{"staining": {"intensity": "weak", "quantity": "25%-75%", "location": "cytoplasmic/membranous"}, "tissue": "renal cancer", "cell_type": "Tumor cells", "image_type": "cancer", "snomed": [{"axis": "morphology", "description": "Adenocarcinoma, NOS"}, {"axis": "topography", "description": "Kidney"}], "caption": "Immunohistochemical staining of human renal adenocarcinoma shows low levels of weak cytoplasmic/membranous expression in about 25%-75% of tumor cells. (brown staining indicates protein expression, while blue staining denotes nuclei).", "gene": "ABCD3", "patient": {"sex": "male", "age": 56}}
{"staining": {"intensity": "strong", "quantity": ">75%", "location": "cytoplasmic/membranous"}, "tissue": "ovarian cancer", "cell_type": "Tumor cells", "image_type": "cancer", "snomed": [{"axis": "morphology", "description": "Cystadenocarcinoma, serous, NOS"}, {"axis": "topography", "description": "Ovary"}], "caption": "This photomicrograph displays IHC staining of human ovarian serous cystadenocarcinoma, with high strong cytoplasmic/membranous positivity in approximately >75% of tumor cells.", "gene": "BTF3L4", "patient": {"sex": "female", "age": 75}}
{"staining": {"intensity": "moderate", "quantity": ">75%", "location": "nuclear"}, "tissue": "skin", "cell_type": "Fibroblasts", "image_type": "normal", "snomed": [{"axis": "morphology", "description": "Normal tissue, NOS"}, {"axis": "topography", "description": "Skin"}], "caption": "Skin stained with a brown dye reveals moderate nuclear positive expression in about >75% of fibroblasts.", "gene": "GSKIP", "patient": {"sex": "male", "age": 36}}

→ **What the task asks**: When the material above is given again, every line must match it exactly.

→ **Solved exercise**:
{"staining": {"intensity": "weak", "quantity": "25%-75%", "location": "cytoplasmic/membranous"}, "tissue": "renal cancer", "cell_type": "Tumor cells", "image_type": "cancer", "snomed": [{"axis": "morphology", "description": "Adenocarcinoma, NOS"}, {"axis": "topography", "description": "Kidney"}], "caption": "Immunohistochemical staining of human renal adenocarcinoma shows low levels of weak cytoplasmic/membranous expression in about 25%-75% of tumor cells. (brown staining indicates protein expression, while blue staining denotes nuclei).", "gene": "ABCD3", "patient": {"sex": "male", "age": 56}}
{"staining": {"intensity": "strong", "quantity": ">75%", "location": "cytoplasmic/membranous"}, "tissue": "ovarian cancer", "cell_type": "Tumor cells", "image_type": "cancer", "snomed": [{"axis": "morphology", "description": "Cystadenocarcinoma, serous, NOS"}, {"axis": "topography", "description": "Ovary"}], "caption": "This photomicrograph displays IHC staining of human ovarian serous cystadenocarcinoma, with high strong cytoplasmic/membranous positivity in approximately >75% of tumor cells.", "gene": "BTF3L4", "patient": {"sex": "female", "age": 75}}
{"staining": {"intensity": "moderate", "quantity": ">75%", "location": "nuclear"}, "tissue": "skin", "cell_type": "Fibroblasts", "image_type": "normal", "snomed": [{"axis": "morphology", "description": "Normal tissue, NOS"}, {"axis": "topography", "description": "Skin"}], "caption": "Skin stained with a brown dye reveals moderate nuclear positive expression in about >75% of fibroblasts.", "gene": "GSKIP", "patient": {"sex": "male", "age": 36}}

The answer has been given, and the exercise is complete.